Chaplain’s Corner: CLXXXII

“A Beautiful Heart”

In the movie “A Beautiful Mind” Russell Crowe plays a Nobel Prize winning mathematician John Nash.  The film recounts the true story of Nash’s decent into schizophrenia, followed by his agonizing attempts to regain something of a “normal life” as a Princeton University Professor in the middle of the twentieth century.  But the story behind that story is just as notable.  It’s the story of Alicia Nash’s resilient love for her husband.

It’s challenging enough to marry the ultimate math nerd (although it’s worth noting she herself was a gifted physicist).  But when Nash begins to drift across the boundary between fantasy and reality, it seems impossible for their relationship to endure.  As he plunges into despair Alicia says gently, “You want to know what is real?”  She puts her hand to his heart and his hand on her face:  “This is real…”

How does she cope as he vanishes into a schizophrenic fog?  “I look at him and I force myself to see the man I married, and he becomes that man.  He’s transformed into someone that I love.  And I am transformed into someone that loves him.”

Americans by and large subscribe to the myth that real love is a wonderful feeling that carries us along, sometimes even against our will, instead of a miraculous choice that must be made, again and again, in order to keep our relationships alive and well.  Feelings follow choices.  Like Alicia, we can look at each other with “grace-eyes”-much as we look with transforming kindness upon a loved one whose personality has become clouded by dementia, yet who is still there.

It is impossible to read the Apostle Paul’s letters, now twenty centuries old and not be struck by his call to relational intentionality:  “Since you have been chosen by God who has given you this new kind of life, and because of His deep love and concern for you; you should practice tenderhearted mercy and kindness to others.  Don’t worry about making a good impression on them, but be ready to suffer quietly and patiently.  Be gentle and ready to forgive; never hold grudges.  Remember the Lord forgave you, so you must forgive others”. (Colossians 2:12-14)  Then he adds, “And over all these virtues put on love, which binds them all together in perfect unity.” (Colossians 2:15)
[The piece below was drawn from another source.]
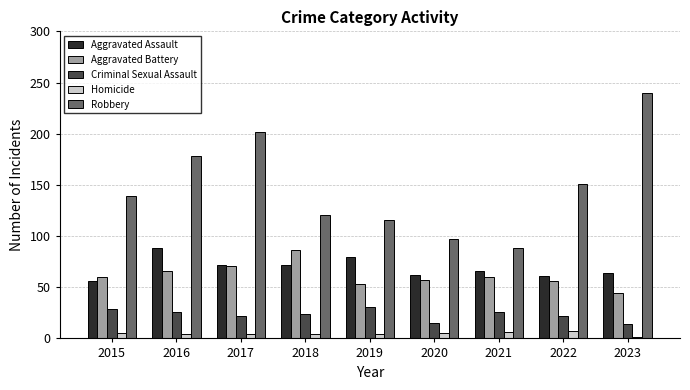

What is the difference between the maximum and minimum values in the Robbery series?

152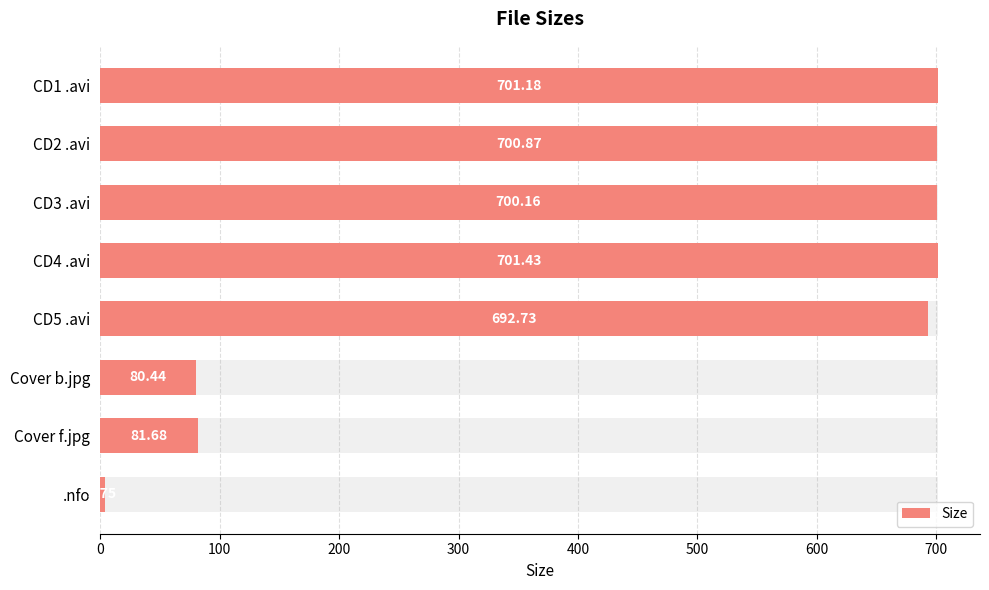

What is the sum of the values at CD5 .avi and Cover f.jpg?

774.4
Paul seems to be thinking of a girdle or belt, which was a standard piece of first century clothing.  After putting on one’s tunic and cloak, the girdle “held it all together,” making it possible to walk and work.

Love—choosing to act, regardless of feelings, in ways that will bless another person-is what allows every marriage, every friendship, and every partnership to keep going forward.

“A Beautiful Mind” closes with Nash accepting his Nobel Prize in Stockholm, Sweden 30 years ago. The brilliant mathematician, having found his way back to sanity looks over the audience:  “I’ve always believed in numbers, in equations, in logic and reason.  But after a lifetime of such pursuits I ask:  What truly is logic?  Who decides reason?  My quest has taken me to the physical, the metaphysical, the delusional, and back.  I have made the most important discovery of my career-the most important discovery of my life.  It is only in the mysterious equations of love that any logic or reason can be found.”  Then he looks at Alicia sitting in the crowd:  “I am only here tonight because of you.”

Most of us will never be celebrated as someone with a beautiful mind.  But we can all know something even more profound.  We can all experience the wonder of a beautiful heart.